The Innovation Lab will look at the ways in which safe water is compromised during delivery and how recontamination can be prevented. Models of various strategies to improve the delivery of safe water will be compared and quantified in order to find a cost-effective, sustainable solution for the "Last Mile" of water delivery.
Safe, potable, drinking water
The "Last Mile" Innovation Lab will recommend new codes and regulations, enforceable standards, policy changes, technology enhancements, and education programs for water providers and consumers.
To help government and water officials set policies and invest resources to make the greatest difference in keeping drinking water safe.
"What you are doing has put UNC a couple of steps ahead of any other university in the world in a future oriented approach to water, health and development. We're proud to partner with you."

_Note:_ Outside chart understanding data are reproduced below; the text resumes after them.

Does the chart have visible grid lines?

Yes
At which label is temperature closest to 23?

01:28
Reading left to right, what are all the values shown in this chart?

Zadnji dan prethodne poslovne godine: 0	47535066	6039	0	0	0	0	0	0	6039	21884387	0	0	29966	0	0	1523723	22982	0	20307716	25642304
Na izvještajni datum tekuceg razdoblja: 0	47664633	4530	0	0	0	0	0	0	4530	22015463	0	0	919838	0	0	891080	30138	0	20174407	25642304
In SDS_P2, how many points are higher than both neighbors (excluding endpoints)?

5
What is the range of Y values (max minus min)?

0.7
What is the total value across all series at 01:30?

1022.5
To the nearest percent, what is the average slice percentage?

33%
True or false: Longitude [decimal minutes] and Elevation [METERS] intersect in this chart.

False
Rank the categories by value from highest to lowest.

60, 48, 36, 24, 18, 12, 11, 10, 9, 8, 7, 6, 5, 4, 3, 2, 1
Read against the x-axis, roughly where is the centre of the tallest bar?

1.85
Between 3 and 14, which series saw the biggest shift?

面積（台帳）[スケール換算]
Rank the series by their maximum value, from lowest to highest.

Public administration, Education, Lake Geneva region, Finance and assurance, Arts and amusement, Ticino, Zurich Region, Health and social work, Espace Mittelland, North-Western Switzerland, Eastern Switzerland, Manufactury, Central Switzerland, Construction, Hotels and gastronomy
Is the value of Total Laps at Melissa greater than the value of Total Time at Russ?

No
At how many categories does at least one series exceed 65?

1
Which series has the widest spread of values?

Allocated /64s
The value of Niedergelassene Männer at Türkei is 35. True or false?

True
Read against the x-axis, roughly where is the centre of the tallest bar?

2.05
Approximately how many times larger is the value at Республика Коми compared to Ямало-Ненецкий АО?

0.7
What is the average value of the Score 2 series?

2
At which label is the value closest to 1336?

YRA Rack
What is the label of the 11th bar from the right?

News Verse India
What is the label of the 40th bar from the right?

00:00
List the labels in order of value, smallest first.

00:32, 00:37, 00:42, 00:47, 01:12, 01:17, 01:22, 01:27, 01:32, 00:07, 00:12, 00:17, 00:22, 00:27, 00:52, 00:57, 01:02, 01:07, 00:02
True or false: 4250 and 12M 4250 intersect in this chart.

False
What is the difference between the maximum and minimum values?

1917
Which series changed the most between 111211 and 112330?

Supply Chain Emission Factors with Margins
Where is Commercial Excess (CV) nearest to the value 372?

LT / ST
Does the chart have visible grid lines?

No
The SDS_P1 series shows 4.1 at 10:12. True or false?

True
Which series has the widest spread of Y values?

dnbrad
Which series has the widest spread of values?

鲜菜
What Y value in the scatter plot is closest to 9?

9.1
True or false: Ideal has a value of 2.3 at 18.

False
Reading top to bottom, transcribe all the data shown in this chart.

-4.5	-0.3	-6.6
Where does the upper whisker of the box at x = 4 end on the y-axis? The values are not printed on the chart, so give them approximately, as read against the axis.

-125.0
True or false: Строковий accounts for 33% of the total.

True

-GP Russ Chaney, Chief Executive Officer, International Association of Plumbing and Mechanical Officials
Jamie Bartram, PhD
, Director of the Water Institute and Professor of Environmental Sciences and Engineering, formerly led
water and sanitation programs at the World Health Organization.
IAPMO will lend the services of Stu Asay, PhD, PE, one of the world's foremost experts in plumbing systems and the protection of potable water from contamination. Dr. Asay will work closely with Dr. Bartram's team in the "Last Mile" research program.